It might be my eyes but I think your photo shows the problem of combining two different types of light. I am seeing a slight green cast in some areas (left shoulder of the lab coat is one) which makes me think that you were dealing with neon ambient.

At the same time, it is not in all white areas, so I'm not sure. It seems to be in the areas that would have been hit the least by the flash light...

If that is the case, anyway, there is an easy way to deal with that. You can gel the neon lights. Not perfect result as every tube (neon bulb) actually gives a slightly different color but it makes a big difference.

It's been so long since I've used those gels that I'm not sure where to tell you to go to find them. Back in the days, they were not that hard to find.

Other than that, it is a fine editorial type photo.


----------



## Christie Photo (Oct 23, 2009)

c.cloudwalker said:


> I am seeing a slight green cast in some areas (left shoulder of the lab coat is one) which makes me think that you were dealing with neon ambient.



Wow!  Good eye!  I totally missed that.

It was actually some sort of fluorescent combined with filtered window light.  I went in and desaturated that area and found it was mostly yellow.  The greens in the background are actually green.

But, THANKS!  Nice catch.

-Pete


----------



## c.cloudwalker (Oct 23, 2009)

Much better. The other areas that I think are due to the neon light are not bothering me quite as much. Especially since you have that green frame and rail (?) over her shoulder.

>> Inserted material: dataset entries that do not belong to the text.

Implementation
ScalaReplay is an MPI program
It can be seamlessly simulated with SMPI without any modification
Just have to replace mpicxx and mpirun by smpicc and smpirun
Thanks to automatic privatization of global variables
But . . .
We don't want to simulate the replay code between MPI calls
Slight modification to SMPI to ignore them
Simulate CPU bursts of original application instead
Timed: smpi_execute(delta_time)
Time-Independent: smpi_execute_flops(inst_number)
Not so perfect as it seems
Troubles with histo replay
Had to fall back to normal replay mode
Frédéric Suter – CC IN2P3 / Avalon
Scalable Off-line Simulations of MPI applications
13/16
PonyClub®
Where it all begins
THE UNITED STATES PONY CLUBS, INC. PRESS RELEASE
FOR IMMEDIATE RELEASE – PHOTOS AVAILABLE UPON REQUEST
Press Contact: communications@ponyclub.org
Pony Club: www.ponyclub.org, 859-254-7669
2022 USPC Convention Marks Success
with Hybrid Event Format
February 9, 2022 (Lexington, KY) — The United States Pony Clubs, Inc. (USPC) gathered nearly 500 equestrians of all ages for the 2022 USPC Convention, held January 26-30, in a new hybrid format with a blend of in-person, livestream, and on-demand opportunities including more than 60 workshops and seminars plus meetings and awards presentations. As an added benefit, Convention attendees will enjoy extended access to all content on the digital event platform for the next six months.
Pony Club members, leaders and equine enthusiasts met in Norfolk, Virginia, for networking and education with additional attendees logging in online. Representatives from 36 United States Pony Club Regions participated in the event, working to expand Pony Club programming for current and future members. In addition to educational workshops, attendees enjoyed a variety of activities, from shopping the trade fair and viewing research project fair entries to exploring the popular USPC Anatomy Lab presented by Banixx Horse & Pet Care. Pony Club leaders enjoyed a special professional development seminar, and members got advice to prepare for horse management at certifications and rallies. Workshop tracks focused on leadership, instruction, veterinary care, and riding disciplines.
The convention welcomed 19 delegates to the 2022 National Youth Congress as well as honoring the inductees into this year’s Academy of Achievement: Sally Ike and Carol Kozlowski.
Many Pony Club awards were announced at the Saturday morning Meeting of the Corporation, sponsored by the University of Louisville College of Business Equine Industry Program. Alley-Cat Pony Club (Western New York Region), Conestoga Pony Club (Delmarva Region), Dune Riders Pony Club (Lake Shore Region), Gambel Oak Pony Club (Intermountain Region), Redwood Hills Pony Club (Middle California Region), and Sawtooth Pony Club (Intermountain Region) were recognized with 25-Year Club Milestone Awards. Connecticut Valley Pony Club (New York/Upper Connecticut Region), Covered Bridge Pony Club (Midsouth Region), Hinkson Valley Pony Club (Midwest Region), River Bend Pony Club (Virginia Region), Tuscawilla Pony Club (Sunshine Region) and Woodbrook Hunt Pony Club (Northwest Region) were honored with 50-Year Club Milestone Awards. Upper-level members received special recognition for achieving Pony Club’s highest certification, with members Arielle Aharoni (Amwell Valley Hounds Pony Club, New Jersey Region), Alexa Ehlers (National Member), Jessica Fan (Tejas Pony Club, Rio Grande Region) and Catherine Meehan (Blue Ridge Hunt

But if you do a lot of shots of this type, I would most strongly advise the use of gels. It can take time to put them in but it seems to me it would be easier than to correct the green cast later. Of course, that comes from someone who doesn't yet do much in PS...

As for the "good eye," thank you but I have learned/decided that if details don't necessarily make a good photo they can easily make a bad one. Often enough on this forum, there are details that totally kill a photo that could very easily have been taken care of before starting to shoot.


----------



## PHILLIP MAC (Oct 24, 2009)

As an advertising shot the black wooden table worries me after all I presume the photo depicts an ultra clean lab. Also the beige in the bottom right distracts a little . But on the whole looks like a very proficient shot


----------



## weekender (Nov 28, 2009)

I agree with Phillip Mac; that table caught my eye. Overall a good job.


----------